Dr Carol Farr
Full day - from 10.00 to 17.00
Maximum: 15 students
Venue: Senate House

In what ways and to what purposes did early medieval scribes and artists incorporate decoration and visual images into psalter manuscripts of Britain and Ireland, 7th to 12th centuries? The course will provide an introductory survey to their art, texts and uses across the range of liturgy and prayer. We will explore iconography associated with the psalter and how it, along with the contemporary art styles, could be adapted to changing desires and needs.

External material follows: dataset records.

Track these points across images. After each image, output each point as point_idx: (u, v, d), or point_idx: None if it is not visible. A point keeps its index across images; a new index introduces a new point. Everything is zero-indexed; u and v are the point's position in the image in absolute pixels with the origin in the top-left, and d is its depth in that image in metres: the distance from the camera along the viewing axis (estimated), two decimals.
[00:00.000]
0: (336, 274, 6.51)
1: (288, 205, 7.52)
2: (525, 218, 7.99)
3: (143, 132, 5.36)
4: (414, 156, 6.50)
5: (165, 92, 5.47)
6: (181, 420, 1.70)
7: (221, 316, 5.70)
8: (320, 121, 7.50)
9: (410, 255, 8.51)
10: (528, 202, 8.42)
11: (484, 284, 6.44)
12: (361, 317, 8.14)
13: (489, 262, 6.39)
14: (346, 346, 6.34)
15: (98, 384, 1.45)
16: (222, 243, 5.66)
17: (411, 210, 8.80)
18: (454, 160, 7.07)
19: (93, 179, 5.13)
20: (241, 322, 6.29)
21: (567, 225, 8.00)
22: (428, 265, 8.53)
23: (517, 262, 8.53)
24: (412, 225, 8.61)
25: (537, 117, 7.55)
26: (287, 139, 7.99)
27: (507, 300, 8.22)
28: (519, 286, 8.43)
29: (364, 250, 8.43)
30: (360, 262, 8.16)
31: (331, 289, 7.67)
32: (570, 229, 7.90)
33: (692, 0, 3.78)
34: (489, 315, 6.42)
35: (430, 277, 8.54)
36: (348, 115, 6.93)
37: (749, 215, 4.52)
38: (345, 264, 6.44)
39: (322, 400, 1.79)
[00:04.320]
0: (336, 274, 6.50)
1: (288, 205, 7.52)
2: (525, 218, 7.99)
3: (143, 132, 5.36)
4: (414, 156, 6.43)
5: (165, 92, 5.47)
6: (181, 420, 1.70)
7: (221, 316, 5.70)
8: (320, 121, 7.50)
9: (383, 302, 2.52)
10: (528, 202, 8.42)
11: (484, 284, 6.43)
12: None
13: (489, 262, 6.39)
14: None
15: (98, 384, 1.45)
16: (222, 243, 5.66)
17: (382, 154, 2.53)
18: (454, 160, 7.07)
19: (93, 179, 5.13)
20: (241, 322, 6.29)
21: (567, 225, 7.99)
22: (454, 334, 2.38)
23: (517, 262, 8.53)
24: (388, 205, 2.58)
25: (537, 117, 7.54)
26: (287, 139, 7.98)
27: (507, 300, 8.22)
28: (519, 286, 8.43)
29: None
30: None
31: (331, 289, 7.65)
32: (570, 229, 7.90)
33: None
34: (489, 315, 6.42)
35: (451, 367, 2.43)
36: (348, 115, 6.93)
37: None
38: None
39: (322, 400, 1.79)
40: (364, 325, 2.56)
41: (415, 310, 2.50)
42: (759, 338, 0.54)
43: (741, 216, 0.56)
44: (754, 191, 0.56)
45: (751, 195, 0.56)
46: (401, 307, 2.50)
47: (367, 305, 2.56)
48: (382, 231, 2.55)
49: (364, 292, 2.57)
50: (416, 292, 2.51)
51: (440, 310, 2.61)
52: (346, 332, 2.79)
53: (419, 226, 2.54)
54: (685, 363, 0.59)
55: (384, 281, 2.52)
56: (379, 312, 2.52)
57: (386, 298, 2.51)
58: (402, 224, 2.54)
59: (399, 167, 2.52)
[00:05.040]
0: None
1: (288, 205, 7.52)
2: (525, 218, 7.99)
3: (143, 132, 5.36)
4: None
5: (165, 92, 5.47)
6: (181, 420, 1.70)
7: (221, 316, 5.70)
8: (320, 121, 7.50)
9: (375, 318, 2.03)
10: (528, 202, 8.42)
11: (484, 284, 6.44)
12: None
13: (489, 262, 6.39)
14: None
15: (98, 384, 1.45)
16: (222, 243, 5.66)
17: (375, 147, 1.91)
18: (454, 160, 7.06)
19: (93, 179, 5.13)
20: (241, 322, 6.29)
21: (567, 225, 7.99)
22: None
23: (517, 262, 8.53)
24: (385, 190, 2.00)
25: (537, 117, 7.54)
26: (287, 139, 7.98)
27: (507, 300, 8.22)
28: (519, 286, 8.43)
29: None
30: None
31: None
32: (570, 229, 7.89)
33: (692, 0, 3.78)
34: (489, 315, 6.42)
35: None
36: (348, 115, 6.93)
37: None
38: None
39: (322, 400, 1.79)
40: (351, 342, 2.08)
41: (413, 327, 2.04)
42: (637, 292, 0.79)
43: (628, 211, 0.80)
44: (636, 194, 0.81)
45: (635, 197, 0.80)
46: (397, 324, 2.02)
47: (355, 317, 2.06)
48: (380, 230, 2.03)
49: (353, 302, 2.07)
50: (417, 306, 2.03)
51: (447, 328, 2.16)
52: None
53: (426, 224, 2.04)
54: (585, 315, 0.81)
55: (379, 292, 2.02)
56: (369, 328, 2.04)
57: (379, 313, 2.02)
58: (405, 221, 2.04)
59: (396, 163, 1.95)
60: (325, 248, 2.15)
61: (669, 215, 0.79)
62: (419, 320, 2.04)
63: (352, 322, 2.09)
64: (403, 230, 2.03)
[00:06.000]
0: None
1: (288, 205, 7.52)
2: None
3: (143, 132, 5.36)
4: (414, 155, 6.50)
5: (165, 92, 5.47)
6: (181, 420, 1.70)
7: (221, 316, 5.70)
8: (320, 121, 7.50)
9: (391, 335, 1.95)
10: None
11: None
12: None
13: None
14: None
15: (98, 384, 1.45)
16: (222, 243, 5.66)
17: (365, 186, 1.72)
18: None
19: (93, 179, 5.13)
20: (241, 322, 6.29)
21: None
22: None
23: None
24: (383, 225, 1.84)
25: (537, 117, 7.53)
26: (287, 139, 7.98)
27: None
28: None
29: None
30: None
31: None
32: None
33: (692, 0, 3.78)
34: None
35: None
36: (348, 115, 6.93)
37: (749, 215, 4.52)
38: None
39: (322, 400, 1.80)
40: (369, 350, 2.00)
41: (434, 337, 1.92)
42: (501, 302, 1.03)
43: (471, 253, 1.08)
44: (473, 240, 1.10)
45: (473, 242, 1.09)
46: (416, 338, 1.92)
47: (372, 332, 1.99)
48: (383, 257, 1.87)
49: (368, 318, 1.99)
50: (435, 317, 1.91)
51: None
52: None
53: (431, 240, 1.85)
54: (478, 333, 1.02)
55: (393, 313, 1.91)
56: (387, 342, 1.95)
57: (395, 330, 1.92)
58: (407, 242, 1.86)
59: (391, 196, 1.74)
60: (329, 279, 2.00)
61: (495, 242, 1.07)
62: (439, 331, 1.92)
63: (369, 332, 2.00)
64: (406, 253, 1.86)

The graphic uses of decoration will be an overriding concern. Most of our attention will be directed to the psalters of Late Anglo-Saxon England (c. 900-1050) and Ireland c. 800-1200, although surviving early examples such as the ‘Cathach’ and Vespasian Psalter will begin our study. The course will end with examination of several facsimiles and introduction to primary and secondary references.


Bibliography

L. Webster. Anglo-Saxon Art. London: British Museum, 2012
F. Henry. Vols 1 and 2 of her survey:  Irish Art in the Early Christian Period to A.D. 800, and Irish Art during the Viking Invasions. London: Methuen & Co, 1965, 1967. Dated but the best introductory survey; affordable copies available from bookshops or on-line; in many libraries.
Michelle P. Brown. Art of the Islands: Celtic, Pictish, Anglo-Saxon and Viking Visual Culture, c. 450-1050. Oxford, 2016.
M.J. Toswell. The Anglo-Saxon Psalter. Turnhout: Brepols, 2014.
T. O’Neill. The Irish Hand: Scribes and their manuscripts from the earliest times. Cork University, 2014.

Student Comments

Massive and brilliant introduction to pre-Norman psalters, including development and evolution of styles.

Fully according to course description. Excellent handouts with much useful information. Clear explanation of subject, with beautiful slides.